Checklist for filers:
- Confirm the date your divorce or separation instrument was executed and whether it was modified after 2018.
- Classify transfers as alimony or child support under the decree (remember: noncash transfers and property settlements are not alimony).
- For post-2018 instruments: do not deduct alimony and do not include it as income.
- For pre-2019 instruments that follow old rules:
- Payer deducts alimony on Schedule 1 (Form 1040).
- Recipient reports it as income on Form 1040.
- Keep documentation: the written divorce instrument, any modifications, written requests for third-party payments, and proof of each payment (checks, money orders, or records of electronic transfers).
- Include required identifying information for the former spouse when old rules apply.
- Check IRS guidance before filing if your decree mixes child support and alimony, or if amounts change when a child reaches a certain age.
Important: When total paid is less than the sum required for both child support and alimony, the IRS applies amounts to child support first.
Common Areas of Confusion (Experts’ View)
Experts point to three frequent pitfalls:
- Cash-only requirement: Property transfers are not alimony. Couples who try to swap property for support may be surprised.
- Shared household rule: Living under the same roof generally blocks alimony treatment for that period, even if a decree orders support.
- Death-contingent payments: If payments continue after the recipient’s death (to an estate or heirs), they will not count as alimony.
Third-party payment handling requires attention:
- If the decree requires direct payment to a landlord, hospital, or school, those payments can be alimony if all conditions are satisfied.
- If not required by the decree, a written request from the ex-spouse may still allow alimony treatment if it is received before filing and both intend the payments to be alimony.

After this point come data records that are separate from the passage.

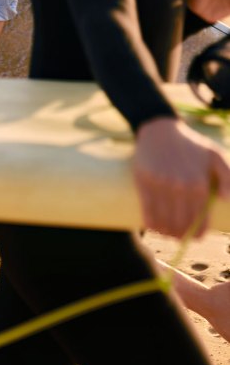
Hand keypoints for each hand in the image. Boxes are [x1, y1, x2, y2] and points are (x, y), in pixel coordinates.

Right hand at [134, 117, 229, 238]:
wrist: (159, 128)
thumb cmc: (189, 144)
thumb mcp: (214, 155)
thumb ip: (228, 176)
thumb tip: (225, 200)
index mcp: (199, 185)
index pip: (199, 222)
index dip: (197, 234)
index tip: (194, 236)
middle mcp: (180, 188)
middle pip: (180, 226)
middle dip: (181, 236)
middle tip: (179, 235)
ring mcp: (160, 186)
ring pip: (164, 223)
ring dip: (166, 233)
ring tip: (167, 231)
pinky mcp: (144, 183)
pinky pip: (148, 213)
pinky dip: (152, 225)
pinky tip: (154, 226)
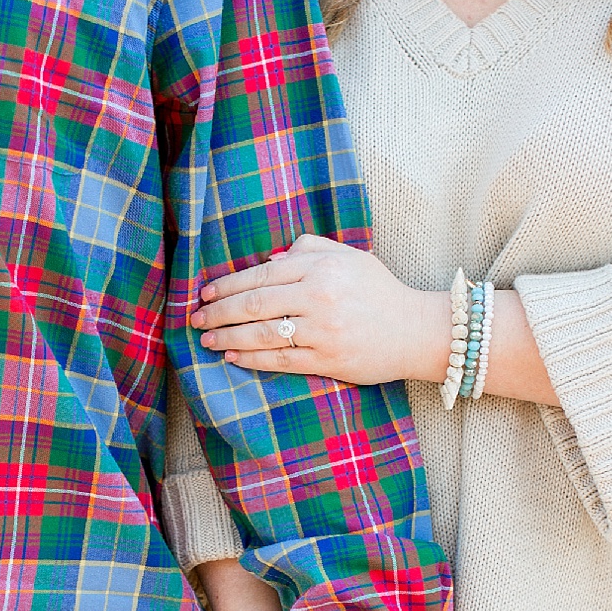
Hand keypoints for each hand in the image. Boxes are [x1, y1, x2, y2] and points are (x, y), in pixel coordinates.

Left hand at [191, 234, 448, 384]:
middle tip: (195, 318)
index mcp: (322, 268)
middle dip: (219, 312)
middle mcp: (320, 297)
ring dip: (228, 338)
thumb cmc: (379, 292)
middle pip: (254, 304)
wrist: (416, 331)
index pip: (262, 275)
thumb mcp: (349, 257)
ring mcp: (323, 332)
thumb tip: (268, 261)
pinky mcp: (328, 361)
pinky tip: (233, 359)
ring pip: (262, 335)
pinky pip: (280, 361)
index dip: (228, 285)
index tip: (206, 293)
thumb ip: (308, 249)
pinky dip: (252, 360)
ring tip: (207, 340)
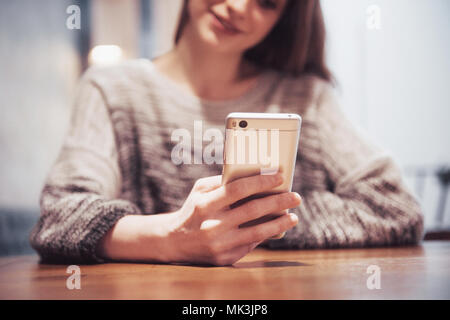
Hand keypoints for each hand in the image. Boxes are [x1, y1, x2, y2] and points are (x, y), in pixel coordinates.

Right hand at [167, 173, 300, 265]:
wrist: (174, 241)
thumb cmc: (194, 209)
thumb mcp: (200, 191)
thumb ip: (223, 182)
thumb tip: (254, 175)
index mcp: (206, 204)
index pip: (239, 189)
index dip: (262, 182)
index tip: (280, 176)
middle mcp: (213, 224)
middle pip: (254, 210)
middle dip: (279, 201)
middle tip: (296, 196)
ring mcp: (220, 243)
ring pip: (258, 232)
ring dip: (280, 223)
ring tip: (293, 216)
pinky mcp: (225, 258)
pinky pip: (251, 244)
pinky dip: (267, 235)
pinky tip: (277, 228)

Mortgage-payment examples recap:
- Paying the mortgage on a home owned entirely by your former spouse — payments can be alimony (if other rules apply).
- Paying the mortgage when you alone own the house — payments are not alimony.
- Paying one-half of mortgage obligations on a jointly owned home — one-half may be treated as alimony.
Practical Advice and Compliance
- Tax software and preparers now generally sort filers by the execution date of the divorce instrument and any later modifications.
- Couples with earlier decrees should exercise caution before modifying agreements: an explicit post-2018 adoption of TCJA rules removes the payer’s deduction and eliminates the recipient’s reporting requirement.
- Clarity in the decree reduces filing headaches: label child support clearly, avoid tying alimony to a child’s status, and specify whether third-party payments replace direct alimony and whether both parties agree to treat them as alimony.
Bottom line: For post-2018 divorce instruments, alimony is not deductible and not income; for earlier instruments, the deduct-and-include system generally remains in effect unless a later modification adopts the TCJA treatment. Keeping records, checking the instrument’s dates and language, and using IRS forms and instructions are the surest ways to report correctly and avoid penalties for misreported payments.
This Article in a Nutshell
Post-2018 divorce instruments: alimony nondeductible for payers and not taxable to recipients. Pre-2019 instruments generally follow old deduct-and-include rules unless modified. Confirm instrument dates, classify payments correctly, and keep documentation; IRS Topic No. 452 and Publication 504 provide guidance.